#### Exercise prompt:
Go to the line below that has "(estimated), two decimals.", print it and each line after it exactly, and stop after the line that has "18: (382, 210, 6.59)"; leave out pictures.
··· Provided information ···
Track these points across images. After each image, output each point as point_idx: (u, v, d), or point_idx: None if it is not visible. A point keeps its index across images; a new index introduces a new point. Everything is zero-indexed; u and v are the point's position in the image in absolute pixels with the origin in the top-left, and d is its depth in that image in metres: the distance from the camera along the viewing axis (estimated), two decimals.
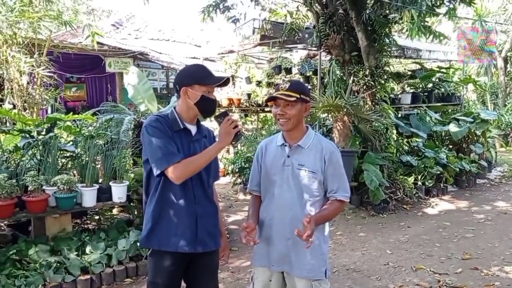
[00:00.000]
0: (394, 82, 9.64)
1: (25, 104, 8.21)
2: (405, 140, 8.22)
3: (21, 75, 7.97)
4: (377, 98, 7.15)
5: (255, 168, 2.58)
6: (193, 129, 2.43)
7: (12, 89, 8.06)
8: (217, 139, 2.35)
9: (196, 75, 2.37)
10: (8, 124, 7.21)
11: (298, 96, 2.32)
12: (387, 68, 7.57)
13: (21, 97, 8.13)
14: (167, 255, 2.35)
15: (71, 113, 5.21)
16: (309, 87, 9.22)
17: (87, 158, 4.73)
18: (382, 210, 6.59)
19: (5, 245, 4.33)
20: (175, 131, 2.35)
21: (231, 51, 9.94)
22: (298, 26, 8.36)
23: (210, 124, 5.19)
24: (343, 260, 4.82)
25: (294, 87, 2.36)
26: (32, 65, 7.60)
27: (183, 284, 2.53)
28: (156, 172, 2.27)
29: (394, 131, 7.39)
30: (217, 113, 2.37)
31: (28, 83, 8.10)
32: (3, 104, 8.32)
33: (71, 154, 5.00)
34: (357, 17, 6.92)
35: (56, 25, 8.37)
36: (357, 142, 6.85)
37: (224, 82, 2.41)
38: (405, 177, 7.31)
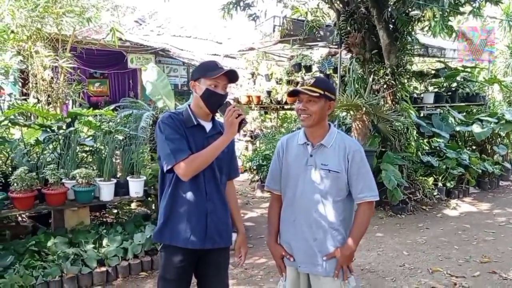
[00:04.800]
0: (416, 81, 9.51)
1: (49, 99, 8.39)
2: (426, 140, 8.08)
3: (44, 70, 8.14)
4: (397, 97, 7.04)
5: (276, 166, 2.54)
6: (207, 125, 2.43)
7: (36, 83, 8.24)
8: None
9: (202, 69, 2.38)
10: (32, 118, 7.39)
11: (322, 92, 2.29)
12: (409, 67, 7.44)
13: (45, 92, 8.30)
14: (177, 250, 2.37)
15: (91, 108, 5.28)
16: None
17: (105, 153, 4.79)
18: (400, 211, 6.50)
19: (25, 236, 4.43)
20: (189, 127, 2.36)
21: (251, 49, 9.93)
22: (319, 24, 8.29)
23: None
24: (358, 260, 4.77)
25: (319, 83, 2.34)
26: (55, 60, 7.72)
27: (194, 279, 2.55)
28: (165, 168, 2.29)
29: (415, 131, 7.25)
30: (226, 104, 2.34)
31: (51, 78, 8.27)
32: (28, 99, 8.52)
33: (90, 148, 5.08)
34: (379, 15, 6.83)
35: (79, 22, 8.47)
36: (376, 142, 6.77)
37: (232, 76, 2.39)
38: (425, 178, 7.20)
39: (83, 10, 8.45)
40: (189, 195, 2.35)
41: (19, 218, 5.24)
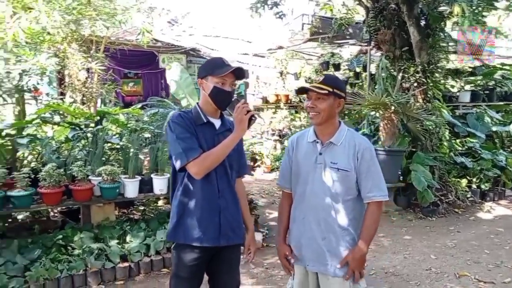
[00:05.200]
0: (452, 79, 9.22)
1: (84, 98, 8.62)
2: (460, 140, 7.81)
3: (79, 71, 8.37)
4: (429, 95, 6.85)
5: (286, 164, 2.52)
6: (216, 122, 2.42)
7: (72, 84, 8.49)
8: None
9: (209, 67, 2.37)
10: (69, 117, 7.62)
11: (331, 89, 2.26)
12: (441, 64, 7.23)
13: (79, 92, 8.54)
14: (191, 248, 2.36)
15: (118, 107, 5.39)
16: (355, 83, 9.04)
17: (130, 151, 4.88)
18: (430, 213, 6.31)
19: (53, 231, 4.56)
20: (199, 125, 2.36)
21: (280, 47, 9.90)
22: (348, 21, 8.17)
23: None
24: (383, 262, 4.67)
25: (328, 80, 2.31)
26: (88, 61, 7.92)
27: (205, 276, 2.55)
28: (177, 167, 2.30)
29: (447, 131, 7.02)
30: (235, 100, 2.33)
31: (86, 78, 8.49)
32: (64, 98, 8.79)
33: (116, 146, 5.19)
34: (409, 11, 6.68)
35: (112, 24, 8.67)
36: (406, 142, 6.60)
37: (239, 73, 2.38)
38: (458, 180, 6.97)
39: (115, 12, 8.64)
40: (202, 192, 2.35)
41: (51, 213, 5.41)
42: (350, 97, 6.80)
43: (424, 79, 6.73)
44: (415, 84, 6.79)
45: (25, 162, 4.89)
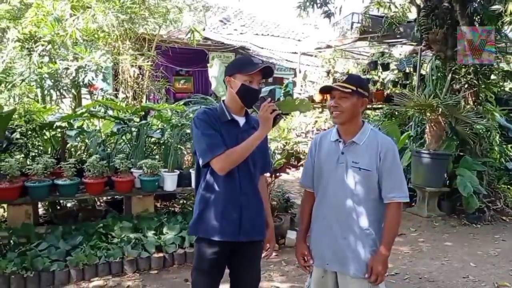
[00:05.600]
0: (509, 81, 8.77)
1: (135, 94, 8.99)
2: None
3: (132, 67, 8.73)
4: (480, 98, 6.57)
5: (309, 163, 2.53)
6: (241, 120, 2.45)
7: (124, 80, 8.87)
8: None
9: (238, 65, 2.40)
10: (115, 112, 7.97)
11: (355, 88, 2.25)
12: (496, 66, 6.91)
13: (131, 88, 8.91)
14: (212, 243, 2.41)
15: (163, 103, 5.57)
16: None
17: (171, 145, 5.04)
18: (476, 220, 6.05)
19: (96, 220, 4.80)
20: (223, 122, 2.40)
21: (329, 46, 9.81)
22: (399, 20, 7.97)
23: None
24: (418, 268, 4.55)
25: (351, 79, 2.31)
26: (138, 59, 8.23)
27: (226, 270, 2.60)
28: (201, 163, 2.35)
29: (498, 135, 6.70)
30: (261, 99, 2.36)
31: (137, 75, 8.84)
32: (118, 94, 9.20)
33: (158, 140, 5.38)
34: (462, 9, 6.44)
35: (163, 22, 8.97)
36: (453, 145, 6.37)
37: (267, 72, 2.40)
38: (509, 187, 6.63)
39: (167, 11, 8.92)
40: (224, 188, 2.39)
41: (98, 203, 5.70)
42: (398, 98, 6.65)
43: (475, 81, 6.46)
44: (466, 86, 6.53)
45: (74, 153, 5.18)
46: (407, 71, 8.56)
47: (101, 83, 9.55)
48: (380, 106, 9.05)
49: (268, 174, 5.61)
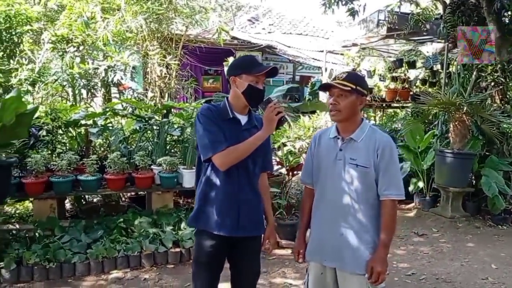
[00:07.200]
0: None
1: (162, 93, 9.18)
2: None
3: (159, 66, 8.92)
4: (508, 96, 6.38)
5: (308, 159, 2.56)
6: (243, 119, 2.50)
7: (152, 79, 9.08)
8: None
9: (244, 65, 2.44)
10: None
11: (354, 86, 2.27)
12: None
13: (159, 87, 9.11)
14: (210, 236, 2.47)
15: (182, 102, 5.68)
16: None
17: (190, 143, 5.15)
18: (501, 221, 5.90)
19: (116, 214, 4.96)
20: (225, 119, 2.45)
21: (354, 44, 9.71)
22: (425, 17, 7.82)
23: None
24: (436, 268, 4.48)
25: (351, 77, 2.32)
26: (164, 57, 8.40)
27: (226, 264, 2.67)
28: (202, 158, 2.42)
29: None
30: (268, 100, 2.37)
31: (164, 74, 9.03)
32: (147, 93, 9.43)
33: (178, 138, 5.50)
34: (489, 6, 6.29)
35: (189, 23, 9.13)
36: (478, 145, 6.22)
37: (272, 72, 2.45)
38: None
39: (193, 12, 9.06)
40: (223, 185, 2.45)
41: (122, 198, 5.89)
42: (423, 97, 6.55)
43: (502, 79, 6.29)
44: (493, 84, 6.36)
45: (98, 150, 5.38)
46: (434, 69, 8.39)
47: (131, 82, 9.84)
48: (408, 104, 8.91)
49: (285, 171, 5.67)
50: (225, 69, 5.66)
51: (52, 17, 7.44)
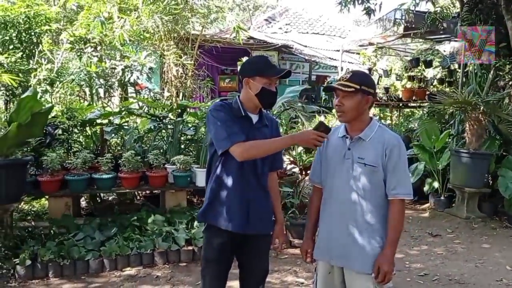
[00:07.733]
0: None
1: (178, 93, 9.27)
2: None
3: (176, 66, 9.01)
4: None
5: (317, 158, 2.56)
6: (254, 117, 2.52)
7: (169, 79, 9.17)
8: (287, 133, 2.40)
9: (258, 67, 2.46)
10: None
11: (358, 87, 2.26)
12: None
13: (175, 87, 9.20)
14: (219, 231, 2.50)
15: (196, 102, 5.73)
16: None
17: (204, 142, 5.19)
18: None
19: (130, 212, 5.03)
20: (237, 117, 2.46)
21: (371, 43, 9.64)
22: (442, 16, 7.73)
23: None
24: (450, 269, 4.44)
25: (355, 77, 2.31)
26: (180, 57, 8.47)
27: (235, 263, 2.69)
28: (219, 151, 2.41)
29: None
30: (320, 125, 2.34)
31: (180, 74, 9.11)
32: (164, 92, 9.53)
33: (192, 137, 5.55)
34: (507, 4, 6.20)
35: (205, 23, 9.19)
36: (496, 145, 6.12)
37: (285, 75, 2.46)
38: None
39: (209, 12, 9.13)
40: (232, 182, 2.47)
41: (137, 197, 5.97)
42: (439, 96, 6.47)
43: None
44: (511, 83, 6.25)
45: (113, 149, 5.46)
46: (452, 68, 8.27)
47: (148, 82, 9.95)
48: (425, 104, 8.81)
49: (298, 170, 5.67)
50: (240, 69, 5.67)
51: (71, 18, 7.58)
···
··· Provided information ···
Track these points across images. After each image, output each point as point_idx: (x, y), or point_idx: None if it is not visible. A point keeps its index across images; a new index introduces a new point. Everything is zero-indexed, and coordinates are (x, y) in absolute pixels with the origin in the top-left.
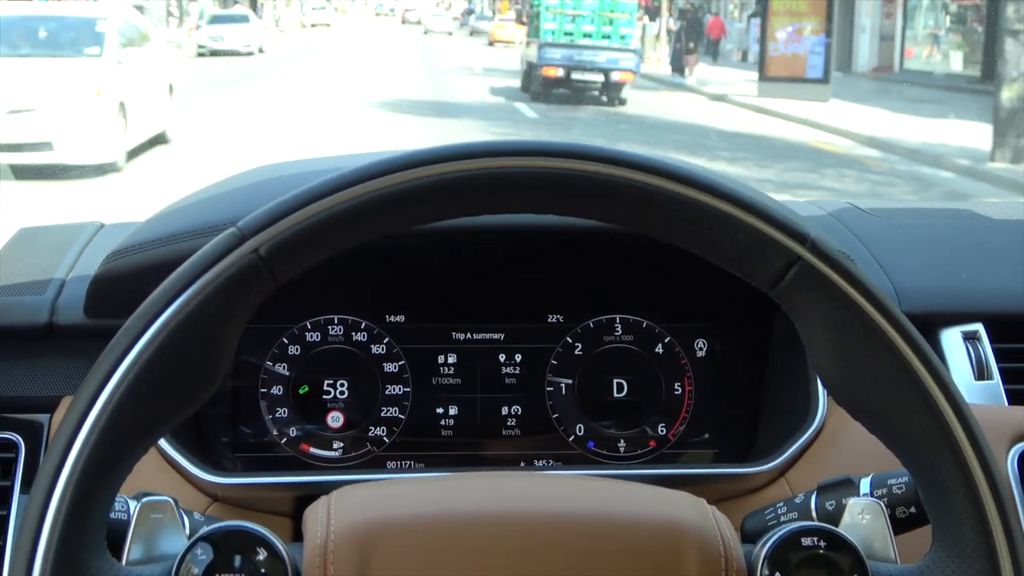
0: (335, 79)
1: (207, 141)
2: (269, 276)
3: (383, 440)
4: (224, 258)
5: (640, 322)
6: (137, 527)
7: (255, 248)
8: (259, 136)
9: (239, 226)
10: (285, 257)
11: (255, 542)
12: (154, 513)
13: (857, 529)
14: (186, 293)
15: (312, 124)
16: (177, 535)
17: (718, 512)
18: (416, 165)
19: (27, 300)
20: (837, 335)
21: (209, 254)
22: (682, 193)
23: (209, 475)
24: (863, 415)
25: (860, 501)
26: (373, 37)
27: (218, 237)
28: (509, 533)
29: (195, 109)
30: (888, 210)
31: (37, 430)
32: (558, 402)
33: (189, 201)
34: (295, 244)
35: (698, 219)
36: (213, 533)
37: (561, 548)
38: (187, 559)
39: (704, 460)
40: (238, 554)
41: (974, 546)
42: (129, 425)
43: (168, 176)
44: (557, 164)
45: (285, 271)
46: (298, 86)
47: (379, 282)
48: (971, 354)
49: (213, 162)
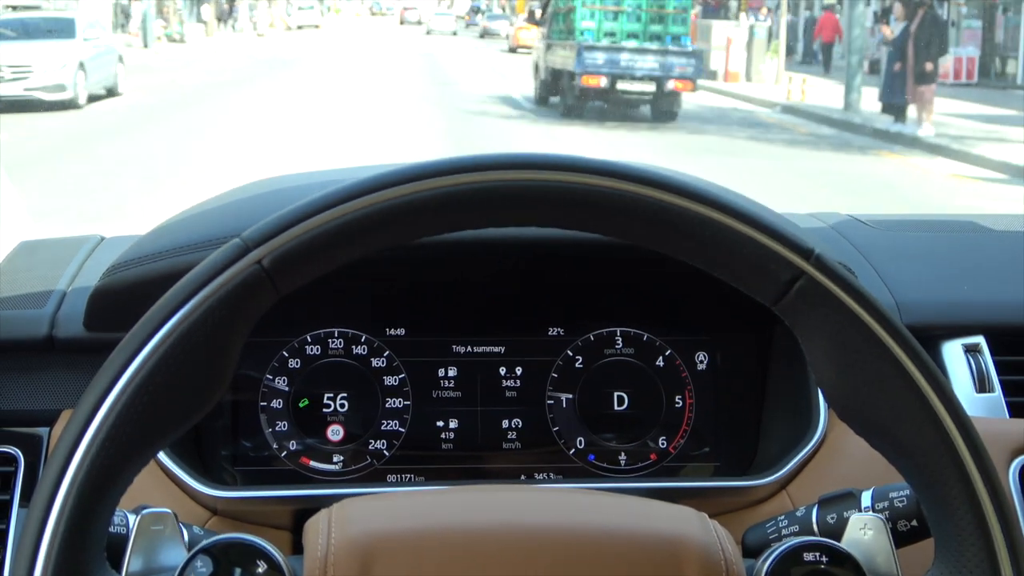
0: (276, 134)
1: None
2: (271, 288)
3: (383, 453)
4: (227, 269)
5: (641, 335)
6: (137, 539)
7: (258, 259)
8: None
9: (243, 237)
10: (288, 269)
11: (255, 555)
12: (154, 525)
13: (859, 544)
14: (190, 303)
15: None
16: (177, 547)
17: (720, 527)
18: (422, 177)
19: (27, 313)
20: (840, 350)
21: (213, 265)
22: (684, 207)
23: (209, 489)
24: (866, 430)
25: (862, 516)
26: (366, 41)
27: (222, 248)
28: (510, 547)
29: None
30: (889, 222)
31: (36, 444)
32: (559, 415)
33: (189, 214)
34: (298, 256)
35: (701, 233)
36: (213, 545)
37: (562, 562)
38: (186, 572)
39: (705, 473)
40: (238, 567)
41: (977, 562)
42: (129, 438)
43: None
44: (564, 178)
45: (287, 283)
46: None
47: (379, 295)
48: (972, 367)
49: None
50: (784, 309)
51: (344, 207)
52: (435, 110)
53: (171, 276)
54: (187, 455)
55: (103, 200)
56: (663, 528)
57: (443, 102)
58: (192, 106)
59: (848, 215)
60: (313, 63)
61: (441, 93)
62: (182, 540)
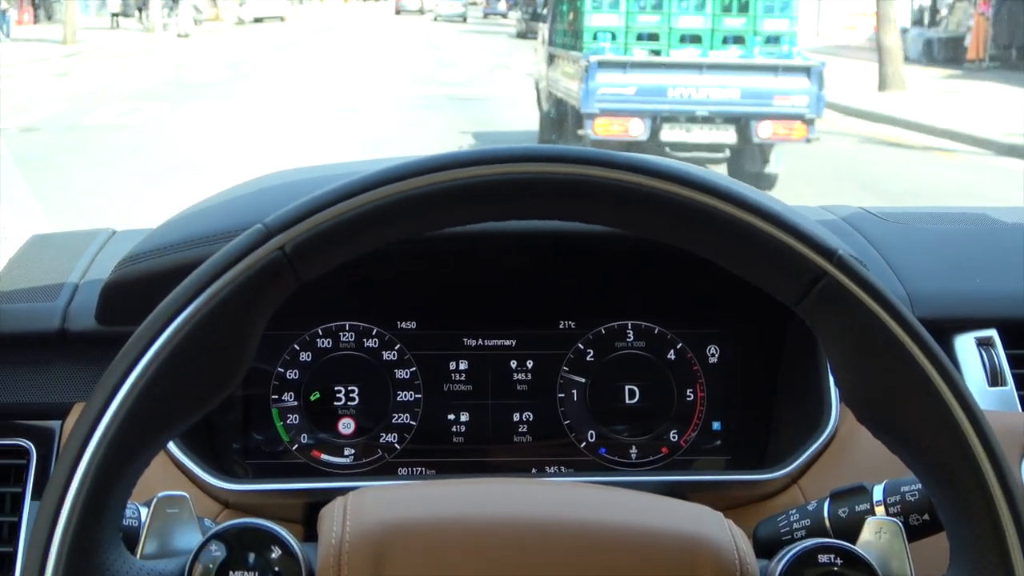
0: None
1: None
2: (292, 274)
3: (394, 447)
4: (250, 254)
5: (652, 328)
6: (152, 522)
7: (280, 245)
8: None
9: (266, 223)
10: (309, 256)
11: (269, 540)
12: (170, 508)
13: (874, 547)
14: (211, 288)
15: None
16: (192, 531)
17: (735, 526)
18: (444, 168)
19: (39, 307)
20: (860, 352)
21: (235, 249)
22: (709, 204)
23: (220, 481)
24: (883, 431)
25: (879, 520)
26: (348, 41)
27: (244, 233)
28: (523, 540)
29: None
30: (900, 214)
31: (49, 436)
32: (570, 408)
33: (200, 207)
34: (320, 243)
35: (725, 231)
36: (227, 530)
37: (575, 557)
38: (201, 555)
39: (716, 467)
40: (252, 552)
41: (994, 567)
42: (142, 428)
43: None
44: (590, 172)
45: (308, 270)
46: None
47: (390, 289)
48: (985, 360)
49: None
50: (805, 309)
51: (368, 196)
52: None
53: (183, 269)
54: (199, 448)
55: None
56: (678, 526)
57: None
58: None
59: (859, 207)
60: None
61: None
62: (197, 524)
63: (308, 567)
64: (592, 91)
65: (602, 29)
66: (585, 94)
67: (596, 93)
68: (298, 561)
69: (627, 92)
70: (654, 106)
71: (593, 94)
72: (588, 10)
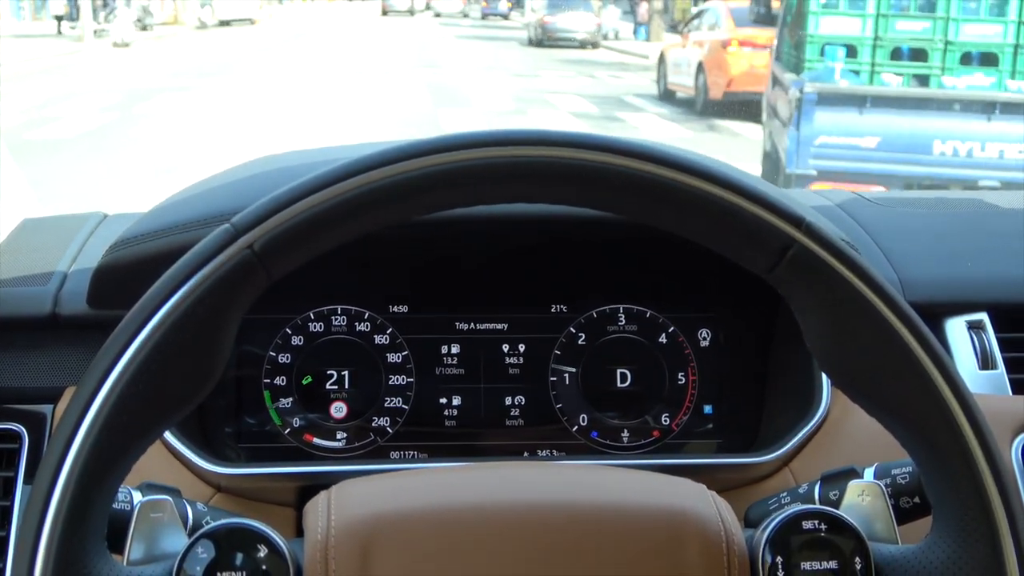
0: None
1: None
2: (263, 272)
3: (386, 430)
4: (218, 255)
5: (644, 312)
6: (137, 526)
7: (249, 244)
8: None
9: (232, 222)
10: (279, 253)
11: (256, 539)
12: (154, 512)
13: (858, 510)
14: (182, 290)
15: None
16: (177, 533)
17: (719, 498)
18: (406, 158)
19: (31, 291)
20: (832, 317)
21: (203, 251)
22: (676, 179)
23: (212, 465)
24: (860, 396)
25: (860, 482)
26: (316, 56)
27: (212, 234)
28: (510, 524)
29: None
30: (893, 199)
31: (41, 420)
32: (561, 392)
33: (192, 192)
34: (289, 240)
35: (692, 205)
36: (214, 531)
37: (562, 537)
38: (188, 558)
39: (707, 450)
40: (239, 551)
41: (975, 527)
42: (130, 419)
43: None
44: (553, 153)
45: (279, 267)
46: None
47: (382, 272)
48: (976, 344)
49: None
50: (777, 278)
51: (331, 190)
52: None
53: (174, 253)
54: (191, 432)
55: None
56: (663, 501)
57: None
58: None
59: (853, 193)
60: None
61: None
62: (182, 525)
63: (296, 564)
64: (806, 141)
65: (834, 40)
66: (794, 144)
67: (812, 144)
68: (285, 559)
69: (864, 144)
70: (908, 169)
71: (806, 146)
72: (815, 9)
···
#### Result below:
Track these points across images. After each image, output each point as point_idx: (u, v, d), or point_idx: None if it is not visible. A point keeps its index across images; a new index introduces a new point. Everything is zero-indexed; u and v are the point's position in the image in absolute pixels with the origin in the top-left, and d is its depth in that image in metres: the distance from the camera along the viewing axis (estimated), two decimals.
[00:00.000]
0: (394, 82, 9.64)
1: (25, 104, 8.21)
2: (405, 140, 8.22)
3: (21, 75, 7.97)
4: (377, 98, 7.15)
5: (255, 168, 2.58)
6: (193, 129, 2.43)
7: (12, 89, 8.06)
8: (217, 139, 2.35)
9: (196, 75, 2.37)
10: (8, 124, 7.21)
11: (298, 96, 2.32)
12: (387, 68, 7.57)
13: (21, 97, 8.13)
14: (167, 255, 2.35)
15: (71, 113, 5.21)
16: (309, 87, 9.22)
17: (87, 158, 4.73)
18: (382, 210, 6.59)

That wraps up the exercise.